DATA TO EXAMINE:
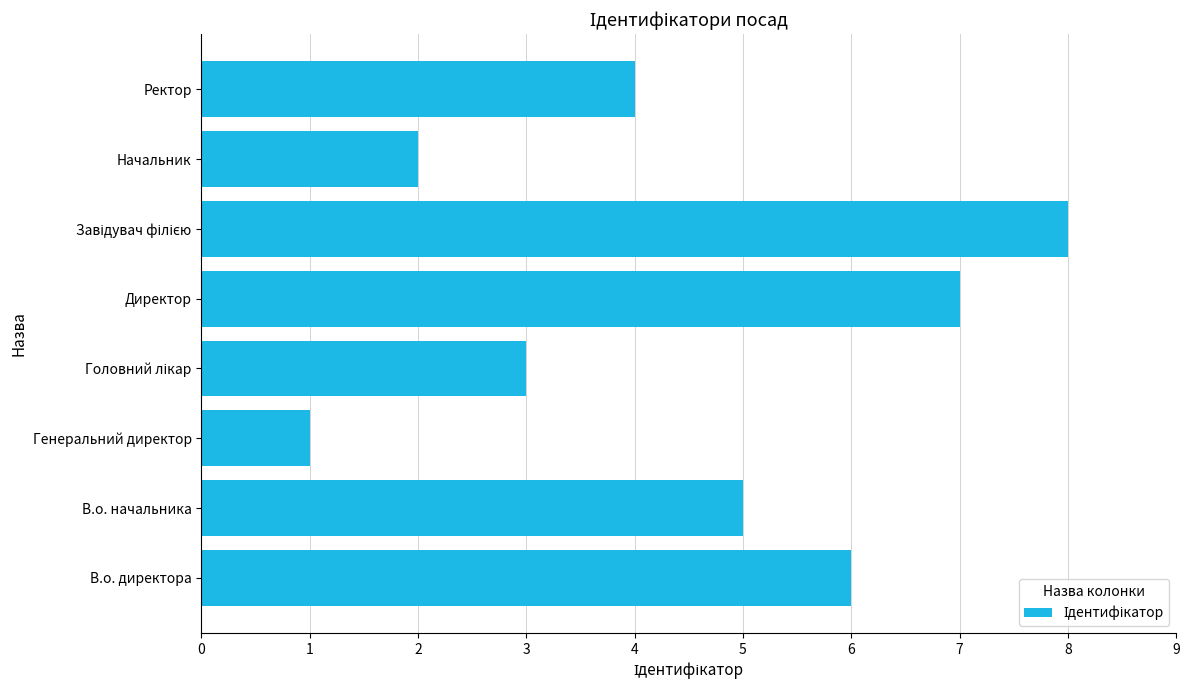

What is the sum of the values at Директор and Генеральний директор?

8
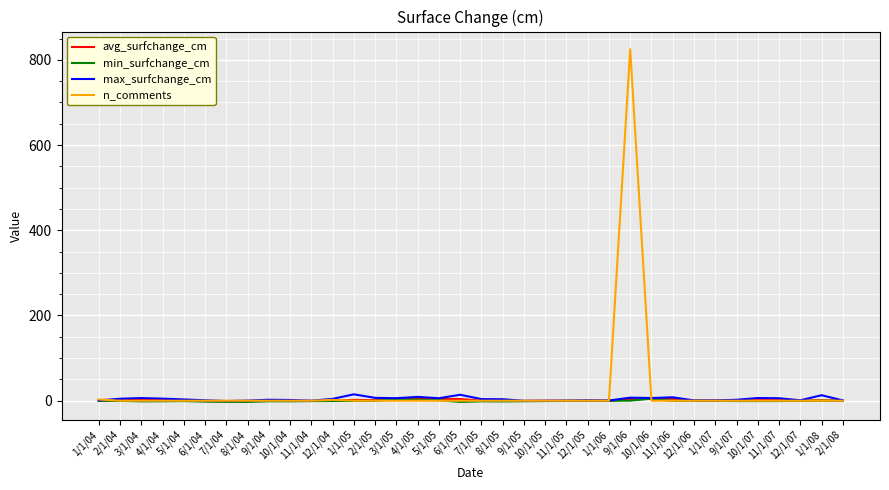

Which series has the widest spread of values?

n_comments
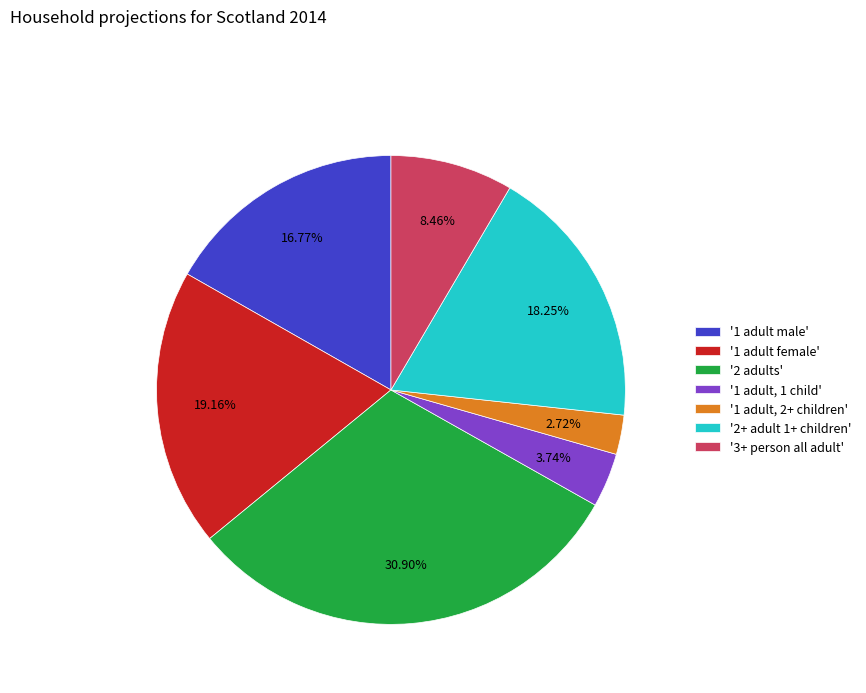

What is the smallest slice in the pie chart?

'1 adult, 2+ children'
---
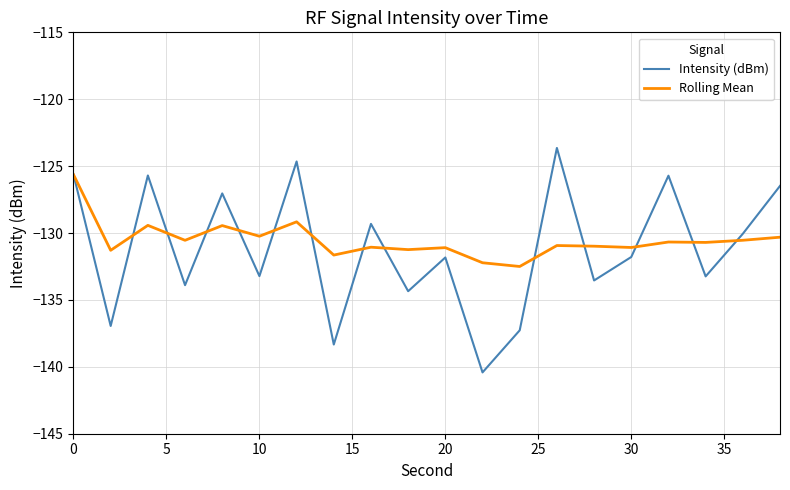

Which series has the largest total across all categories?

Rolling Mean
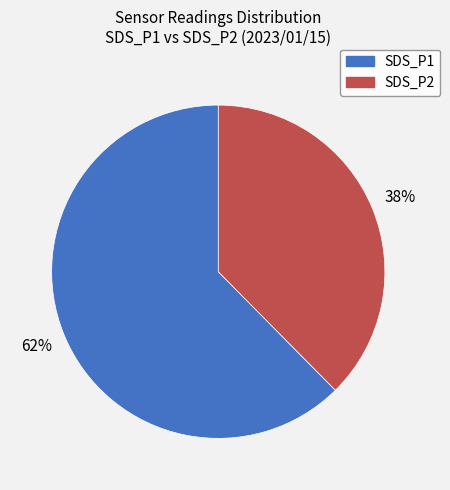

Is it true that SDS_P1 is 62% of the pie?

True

WHAT TO DO:
Please reproduce the items word for word, starting with the line containing "What is the sum" and going through the line containing "What is the smallest slice in the pie chart?", with both of those lines included. Leave the pictures out of your reply.

WORKED SOLUTION:
What is the sum of the values at Директор and Генеральний директор?

8

Which series has the widest spread of values?

n_comments

What is the smallest slice in the pie chart?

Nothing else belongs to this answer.